Last week was a big week for my blog. I handed over the reigns for 6 days to 6 different people as a way of giving a voice to those who might not always have the chance.
It was odd stepping back in. I knew there had been all of these people that had come and visited and clicked and liked and shared the stories of others and now when I look around I’m the last one at the party. Im resisting the leftovers….unless its chocolate.
Last week was big week for me too. I got to look around at all the obstacles Id climbed over, and crawled on to a new platform, away from work. When I started working with victims of crime and families of missing people I was 26. I was planning my wedding, I wasnt a mum, I found it hard to get out of bed in the mornings, I had long breakfasts on weekends, I walked across the Anzac bridge to work most days.
God I wish I could step back and yell at myself to have embraced it more.
Last week when I packed up my belongings I panicked a little. Working there was part of me, I was part of the cheap, itchy, Government issue furniture. People had come and gone like me (4 times but whose counting) but it was a place of safety – a place where regardless of what was happening in my life I could step back there and everything would be the same.
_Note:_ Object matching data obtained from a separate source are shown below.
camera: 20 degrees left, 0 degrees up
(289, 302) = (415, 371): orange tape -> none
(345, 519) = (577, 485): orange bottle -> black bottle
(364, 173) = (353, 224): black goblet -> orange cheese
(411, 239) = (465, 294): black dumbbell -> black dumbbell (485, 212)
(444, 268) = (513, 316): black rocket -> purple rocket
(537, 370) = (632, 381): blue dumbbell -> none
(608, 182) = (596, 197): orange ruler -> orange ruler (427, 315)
I could just be me.
In the space between my first day and my last I got to become a mum, then a single mum, I got to take off overseas to do some research, I got to land an amazing writing job in our nations capital, I got to go on a date with a man who wore a suit (and had two kids of his own) and then four years later I got to become the mum of a little boy who is bossed within an inch of his life by his three sisters every single day.
As of this week Im on leave. I dont know if Ill work in an office again for a long time. Im studying full time, Im lucky to have a scholarship and Im even luckier that people trust me enough to share the stories of the worst things that happen to them right here in this little place.
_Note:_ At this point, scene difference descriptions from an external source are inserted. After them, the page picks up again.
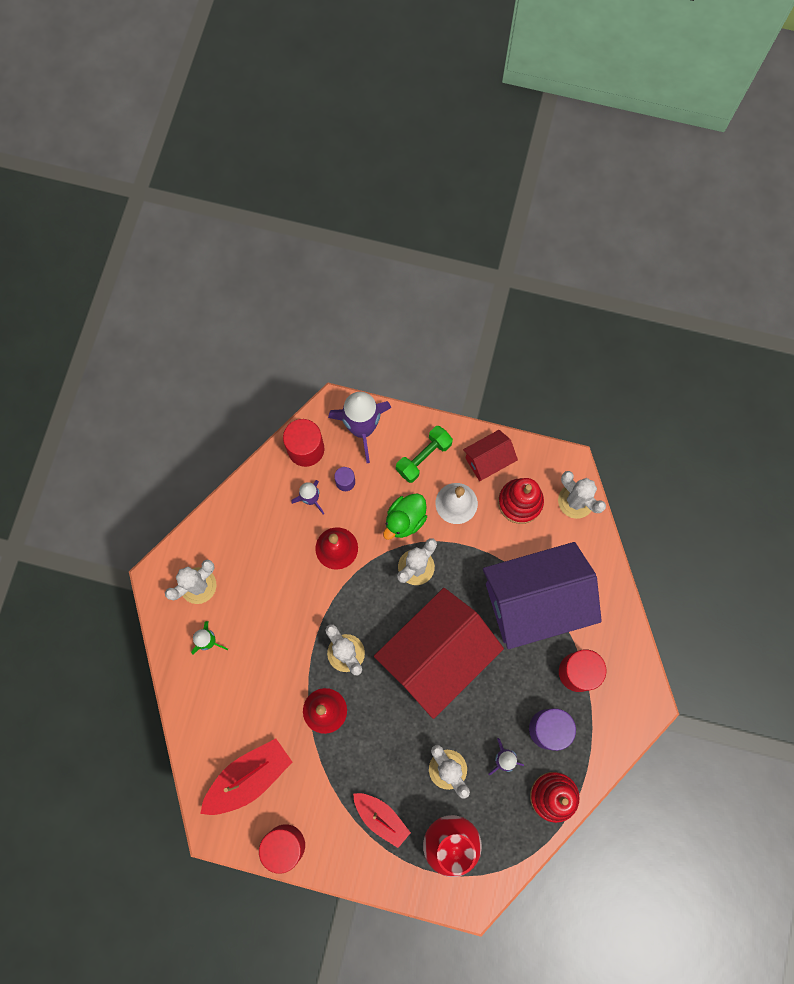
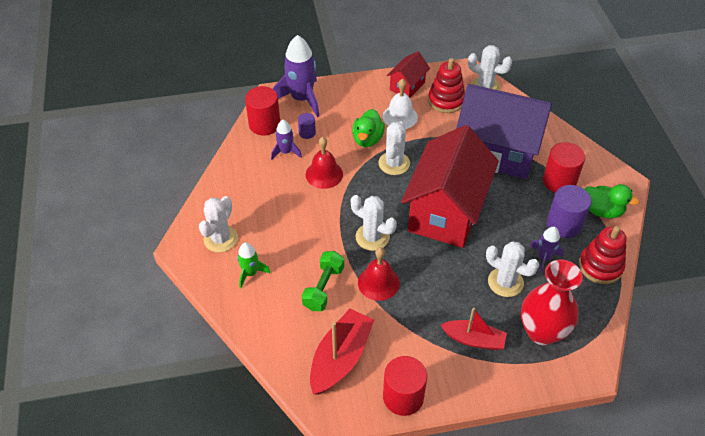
camera: 25 degrees left, 25 degrees down
(423, 457) = (358, 100): green dumbbell -> green dumbbell (323, 288)
(534, 601) = (496, 152): purple house -> purple house turned 60 degrees clockwise
(599, 731) = (602, 211): none -> green duck

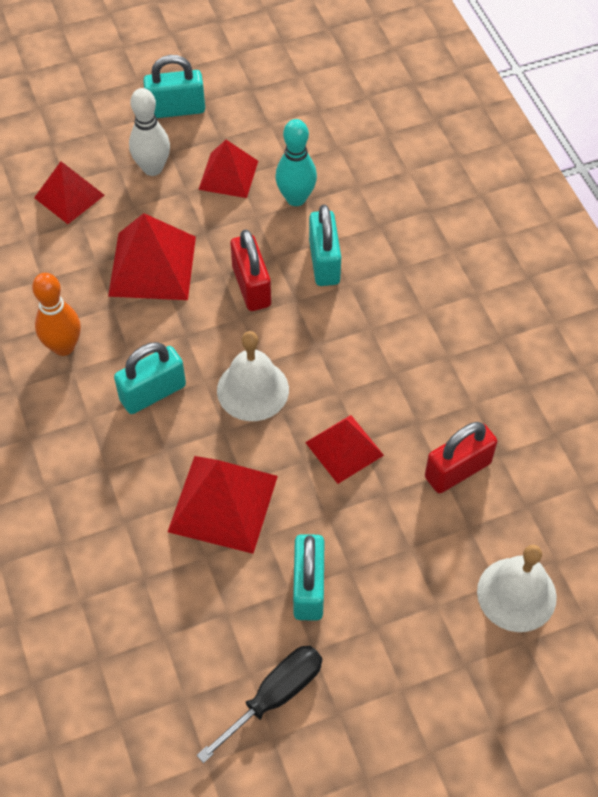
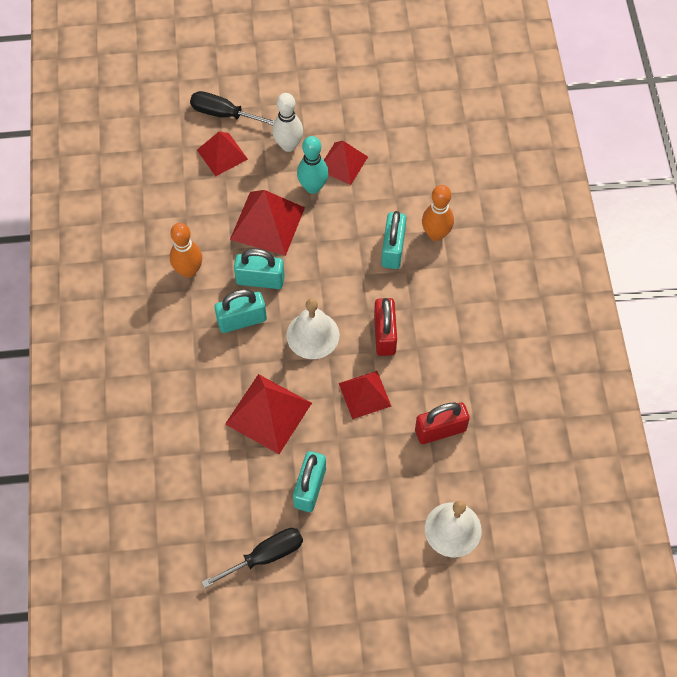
camera: 15 degrees right, 5 degrees up
(58, 148) = (223, 114): none -> black screwdriver
(176, 109) = (319, 101): turquoise padlock -> turquoise padlock (260, 280)
(251, 286) = (334, 256): red padlock -> red padlock (384, 335)
(296, 198) = (387, 193): turquoise bowling pin -> turquoise bowling pin (313, 187)
(373, 233) = (436, 234): none -> orange bowling pin

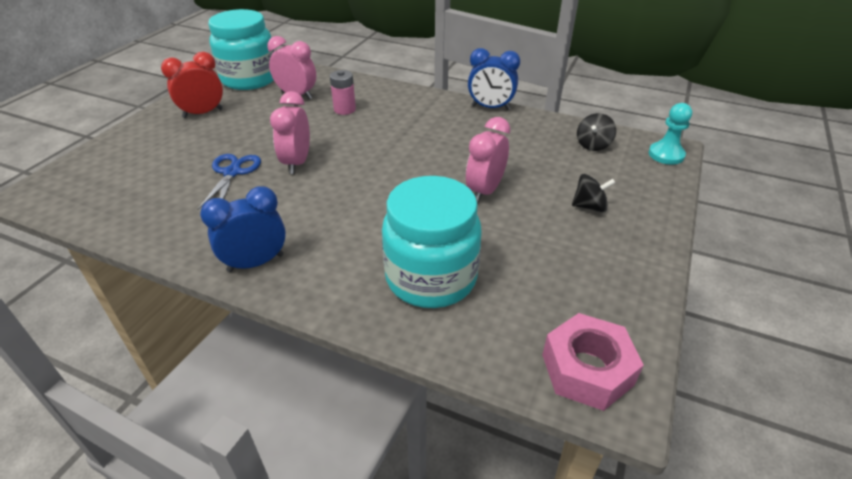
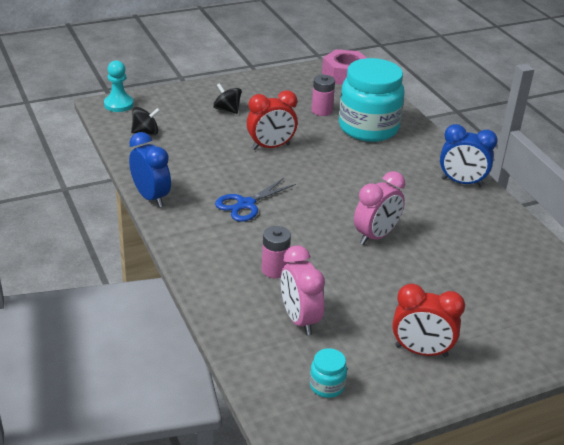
camera: 140 degrees left, 5 degrees down
(232, 172) = (436, 256): blue scissors -> blue scissors (245, 204)
(249, 79) = (327, 386): turquoise jar -> turquoise jar, size x0.40
(485, 191) = (271, 147): pink clock -> red clock
(511, 270) = (321, 111): none -> pink battery

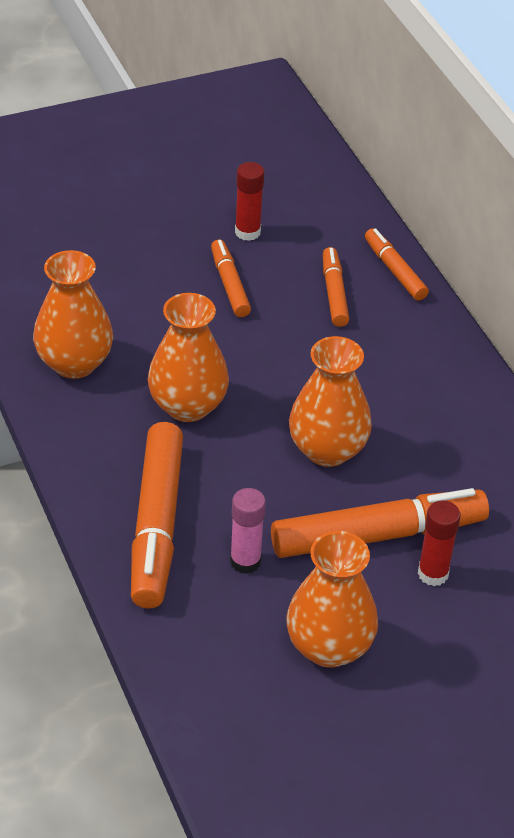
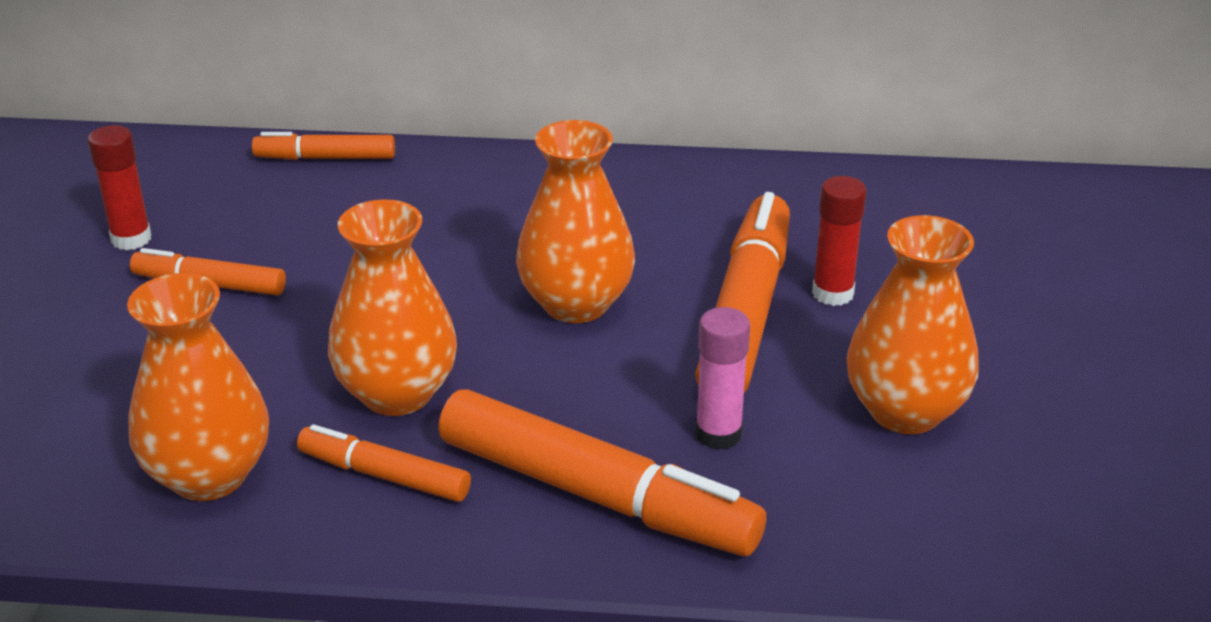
camera: 60 degrees left, 10 degrees down
(334, 293) = (315, 211): orange marker -> orange marker (384, 475)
I dont share my own stories of missing. I touch on the edges but I dont colour the middle parts in. I prefer to create a platform for others because even though I might not wear a fancy corporate outfit or sit in a square, aircon’d building anymore Im still working hard. I just get to see a bit more sunshine and yell at the dog much much more than I did before (love you snitz…kind of)
I feel like all the hard work has balanced my life out. I just need to take some time to slow it all down.
Are you living the dream. Are you being who you want to be?